Aim: To comprehensively profile the landscape of the mRNA N(6)-methyladenosine (m(6)A) modification in human colorectal cancer (CRC). Methods: Methylated RNA immunoprecipitation sequencing (MeRIP-seq) was explored to compare the difference in mRNA N(6)-methyladenosine (m(6)A) methylation between CRC tissues and adjacent normal control (NC) tissue. RNA-sequencing (RNA-seq) was performed to transcribe differentially expressed mRNAs. Conjoint analysis of MeRIP-seq and RNA-seq data was conducted to predict RNA-binding proteins (RBPs). Results: MeRIP-seq identified 1110 differentially m(6)A methylated sites (DMMSs) and 980 differentially m(6)A methylated genes (DMMGs) in CRC, with 50.13% of all modified genes showing unique m(6)A-modified peaks in CRC. RNA-seq showed 915 upregulated genes and 1463 downregulated genes in CRC. QRT-PCR verified the RNA-seq results by detecting the expression of some mRNAs.
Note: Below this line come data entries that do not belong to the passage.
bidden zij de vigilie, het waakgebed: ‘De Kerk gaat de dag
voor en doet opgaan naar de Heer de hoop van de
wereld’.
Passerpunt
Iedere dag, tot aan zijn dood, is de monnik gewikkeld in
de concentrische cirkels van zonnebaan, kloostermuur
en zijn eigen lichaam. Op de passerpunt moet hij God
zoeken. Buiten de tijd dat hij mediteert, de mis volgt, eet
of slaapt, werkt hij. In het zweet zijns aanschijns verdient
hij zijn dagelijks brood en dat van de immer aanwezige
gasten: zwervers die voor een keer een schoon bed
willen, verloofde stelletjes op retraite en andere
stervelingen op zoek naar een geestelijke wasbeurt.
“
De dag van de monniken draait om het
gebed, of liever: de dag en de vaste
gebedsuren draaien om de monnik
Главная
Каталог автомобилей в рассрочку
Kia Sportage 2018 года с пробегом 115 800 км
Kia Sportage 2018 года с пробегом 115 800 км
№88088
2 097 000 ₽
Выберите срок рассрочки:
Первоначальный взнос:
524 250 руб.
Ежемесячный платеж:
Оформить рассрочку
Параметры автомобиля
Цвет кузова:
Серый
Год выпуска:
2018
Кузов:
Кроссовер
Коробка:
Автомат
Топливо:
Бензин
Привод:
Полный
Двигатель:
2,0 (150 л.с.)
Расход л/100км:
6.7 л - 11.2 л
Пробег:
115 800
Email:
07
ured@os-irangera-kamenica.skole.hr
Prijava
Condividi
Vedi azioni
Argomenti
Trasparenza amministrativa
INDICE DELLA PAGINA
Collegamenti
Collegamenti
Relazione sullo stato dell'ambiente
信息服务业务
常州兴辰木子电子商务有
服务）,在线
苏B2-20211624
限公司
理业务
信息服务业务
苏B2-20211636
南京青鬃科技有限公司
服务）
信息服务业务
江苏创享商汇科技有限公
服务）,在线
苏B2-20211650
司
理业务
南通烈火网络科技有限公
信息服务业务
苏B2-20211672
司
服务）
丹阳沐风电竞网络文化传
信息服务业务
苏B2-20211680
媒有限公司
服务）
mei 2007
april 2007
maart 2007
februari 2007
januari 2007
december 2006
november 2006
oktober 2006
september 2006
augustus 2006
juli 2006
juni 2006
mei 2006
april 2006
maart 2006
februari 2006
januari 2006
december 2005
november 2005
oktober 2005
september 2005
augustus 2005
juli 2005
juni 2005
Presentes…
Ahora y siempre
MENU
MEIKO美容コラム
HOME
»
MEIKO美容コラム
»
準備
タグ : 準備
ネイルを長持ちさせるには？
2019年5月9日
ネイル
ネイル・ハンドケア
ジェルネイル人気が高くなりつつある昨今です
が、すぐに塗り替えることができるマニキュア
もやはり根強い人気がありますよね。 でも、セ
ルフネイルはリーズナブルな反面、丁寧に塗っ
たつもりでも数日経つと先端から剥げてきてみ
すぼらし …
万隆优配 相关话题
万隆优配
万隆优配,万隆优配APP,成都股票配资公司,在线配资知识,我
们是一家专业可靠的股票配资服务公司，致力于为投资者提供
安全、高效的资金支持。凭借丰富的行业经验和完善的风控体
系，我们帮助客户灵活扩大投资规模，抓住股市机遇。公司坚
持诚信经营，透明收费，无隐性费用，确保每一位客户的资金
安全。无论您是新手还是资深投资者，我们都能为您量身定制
Conjoint analysis of MeRIP-seq and RNA-seq identified 400 differentially m(6)A methylated and expressed genes (DEGs), and pathway analysis detected that DMMGs and DEGs were closely related to cancer. After analyzing these DMMGs and DEGs through the GEPIA database, we found that the expression of B3GNT6, DKC1, SRPK1, and RIMKLB were associated with prognosis, and the expression of B3GNT6 and RIMKLB were associated with clinical stage. 17 RBPs were identified based on the DMMGs and DEGs, among which FXR1, FXR2, FMR1, IGF2BP2, IGF2BP3, and SRSF1 were obviously highly expressed in CRC, and FMR1, IGF2BP2, and IGF2BP3 were closely related to methylation, and might be involved in the development of CRC. Conclusion: This study comprehensively profiled m(6)A modification of mRNAs in CRC, which revealed possible mechanisms of m(6)A-mediated gene expression regulation.